Pandemic telehealth reforms increased access to opioid-use disorder meds

Illustration: Aïda Amer/Axios
Pandemic-era reforms allowed more Medicare beneficiaries to use telehealth to obtain opioid-use disorder drugs, stay in treatment and avoid overdoses, a new JAMA Psychiatry study found.
Why it matters: The vast majority of people who need treatment for a substance-use disorder don't get it, and the researchers fear the addiction crisis could worsen if COVID-19 allowances on telehealth and prescribing aren't made permanent.
What they found: Researchers compared two cohorts of Medicare beneficiaries before and during the pandemic and found that more people during the pandemic had access to treatments like methadone, buprenorphine and extended-release naltrexone and had lower odds of having to be treated for overdoses.
- But very few people were still receiving treatment 80 days after initiating it.
- About one in eight Medicare patients studied received telehealth services for their opioid-use disorder during the pandemic, compared to one in 800 pre-pandemic.

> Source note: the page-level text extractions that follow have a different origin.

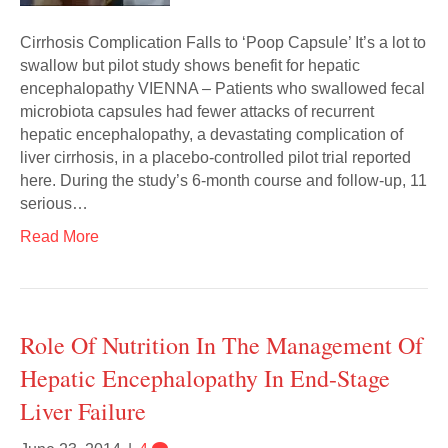
Cirrhosis Complication Falls to ‘Poop Capsule’ It’s a lot to
swallow but pilot study shows benefit for hepatic
encephalopathy VIENNA – Patients who swallowed fecal
microbiota capsules had fewer attacks of recurrent
hepatic encephalopathy, a devastating complication of
liver cirrhosis, in a placebo-controlled pilot trial reported
here. During the study’s 6-month course and follow-up, 11
serious…
Read More
Role Of Nutrition In The Management Of
Hepatic Encephalopathy In End-Stage
Liver Failure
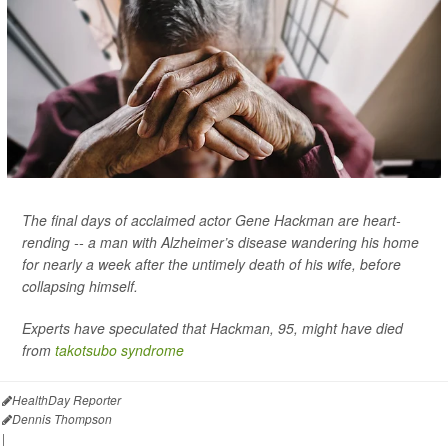
The final days of acclaimed actor Gene Hackman are heart-
rending -- a man with Alzheimer’s disease wandering his home
for nearly a week after the untimely death of his wife, before
collapsing himself.
Experts have speculated that Hackman, 95, might have died
from
takotsubo syndrome
HealthDay Reporter
Dennis Thompson
|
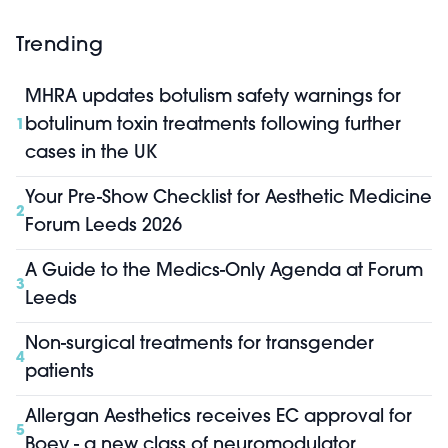
Trending
MHRA updates botulism safety warnings for
botulinum toxin treatments following further
1
cases in the UK
Your Pre-Show Checklist for Aesthetic Medicine
2
Forum Leeds 2026
A Guide to the Medics-Only Agenda at Forum
3
Leeds
Non-surgical treatments for transgender
4
patients
Allergan Aesthetics receives EC approval for
5
Boey - a new class of neuromodulator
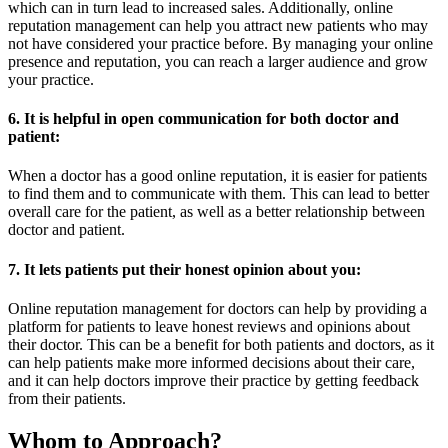
which can in turn lead to increased sales. Additionally, online
reputation management can help you attract new patients who may
not have considered your practice before. By managing your online
presence and reputation, you can reach a larger audience and grow
your practice.
6. It is helpful in open communication for both doctor and
patient:
When a doctor has a good online reputation, it is easier for patients
to find them and to communicate with them. This can lead to better
overall care for the patient, as well as a better relationship between
doctor and patient.
7. It lets patients put their honest opinion about you:
Online reputation management for doctors can help by providing a
platform for patients to leave honest reviews and opinions about
their doctor. This can be a benefit for both patients and doctors, as it
can help patients make more informed decisions about their care,
and it can help doctors improve their practice by getting feedback
from their patients.
Whom to Approach?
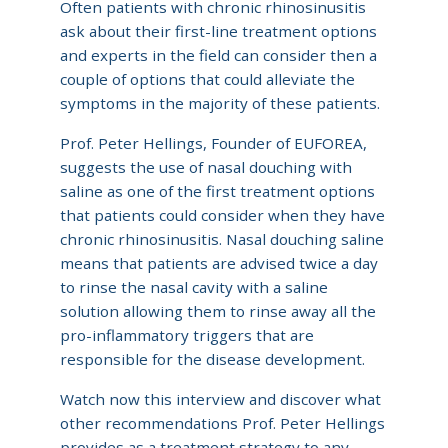
Often patients with chronic rhinosinusitis
ask about their first-line treatment options
and experts in the field can consider then a
couple of options that could alleviate the
symptoms in the majority of these patients.
Prof. Peter Hellings, Founder of EUFOREA,
suggests the use of nasal douching with
saline as one of the first treatment options
that patients could consider when they have
chronic rhinosinusitis. Nasal douching saline
means that patients are advised twice a day
to rinse the nasal cavity with a saline
solution allowing them to rinse away all the
pro-inflammatory triggers that are
responsible for the disease development.
Watch now this interview and discover what
other recommendations Prof. Peter Hellings
provides as a treatment strategy to any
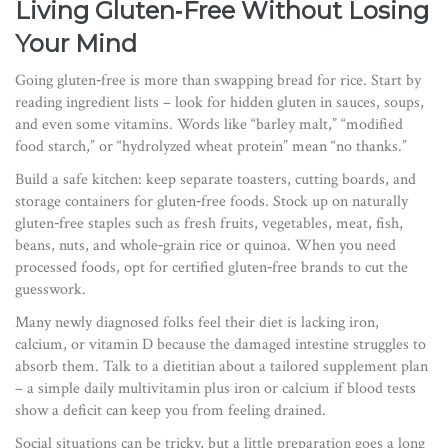
Living Gluten‑Free Without Losing
Your Mind
Going gluten‑free is more than swapping bread for rice. Start by
reading ingredient lists – look for hidden gluten in sauces, soups,
and even some vitamins. Words like “barley malt,” “modified
food starch,” or “hydrolyzed wheat protein” mean “no thanks.”
Build a safe kitchen: keep separate toasters, cutting boards, and
storage containers for gluten‑free foods. Stock up on naturally
gluten‑free staples such as fresh fruits, vegetables, meat, fish,
beans, nuts, and whole‑grain rice or quinoa. When you need
processed foods, opt for certified gluten‑free brands to cut the
guesswork.
Many newly diagnosed folks feel their diet is lacking iron,
calcium, or vitamin D because the damaged intestine struggles to
absorb them. Talk to a dietitian about a tailored supplement plan
– a simple daily multivitamin plus iron or calcium if blood tests
show a deficit can keep you from feeling drained.
Social situations can be tricky, but a little preparation goes a long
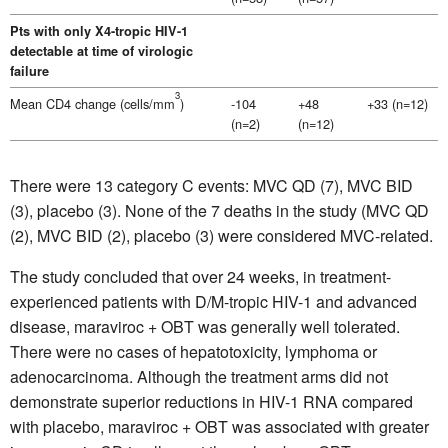
Pts with only X4-tropic HIV-1
detectable at time of virologic
failure
3
Mean CD4 change (cells/mm
)
-104
+48
+33 (n=12)
(n=2)
(n=12)
There were 13 category C events: MVC QD (7), MVC BID
(3), placebo (3). None of the 7 deaths in the study (MVC QD
(2), MVC BID (2), placebo (3) were considered MVC-related.
The study concluded that over 24 weeks, in treatment-
experienced patients with D/M-tropic HIV-1 and advanced
disease, maraviroc + OBT was generally well tolerated.
There were no cases of hepatotoxicity, lymphoma or
adenocarcinoma. Although the treatment arms did not
demonstrate superior reductions in HIV-1 RNA compared
with placebo, maraviroc + OBT was associated with greater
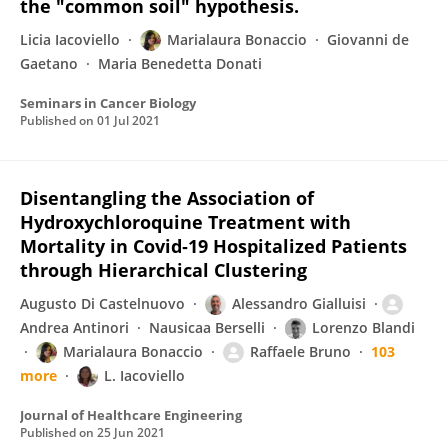
the "common soil" hypothesis.
Licia Iacoviello
Marialaura Bonaccio
Giovanni de
Gaetano
Maria Benedetta Donati
Seminars in Cancer Biology
Published on
01 Jul 2021
Disentangling the Association of
Hydroxychloroquine Treatment with
Mortality in Covid‐19 Hospitalized Patients
through Hierarchical Clustering
Augusto Di Castelnuovo
Alessandro Gialluisi
Andrea Antinori
Nausicaa Berselli
Lorenzo Blandi
Marialaura Bonaccio
Raffaele Bruno
103
more
L. Iacoviello
Journal of Healthcare Engineering
Published on
25 Jun 2021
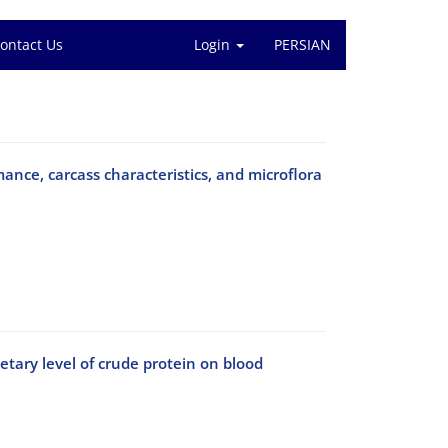
ontact Us
Login
PERSIAN
ance, carcass characteristics, and microflora
tary level of crude protein on blood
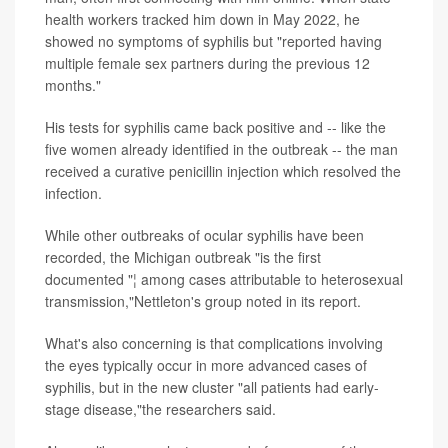
health workers tracked him down in May 2022, he
showed no symptoms of syphilis but "reported having
multiple female sex partners during the previous 12
months."
His tests for syphilis came back positive and -- like the
five women already identified in the outbreak -- the man
received a curative penicillin injection which resolved the
infection.
While other outbreaks of ocular syphilis have been
recorded, the Michigan outbreak "is the first
documented "¦ among cases attributable to heterosexual
transmission,"Nettleton's group noted in its report.
What's also concerning is that complications involving
the eyes typically occur in more advanced cases of
syphilis, but in the new cluster "all patients had early-
stage disease,"the researchers said.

- Black people had lower odds of getting telehealth treatment for their opioid-use disorder and staying in treatment, and overdose rates were higher among Black people, Native Americans, Asian people and Pacific Islanders.
Go deeper: Treatment for opioid-use disorder and other substance-use disorders was heavily regulated prior to the pandemic, from in-person prescribing requirements to limited treatment center locations.
- Some researchers fear that the expiration of pandemic reforms with the end of the public health emergency will reverse progress and are advocating for telehealth and take-home dosing to continue.
- "This study adds to the evidence showing that expanded access to these services could have a longer-term positive impact if continued," Wilson Compton, deputy director of the National Institute on Drug Abuse and study author, said in a news release.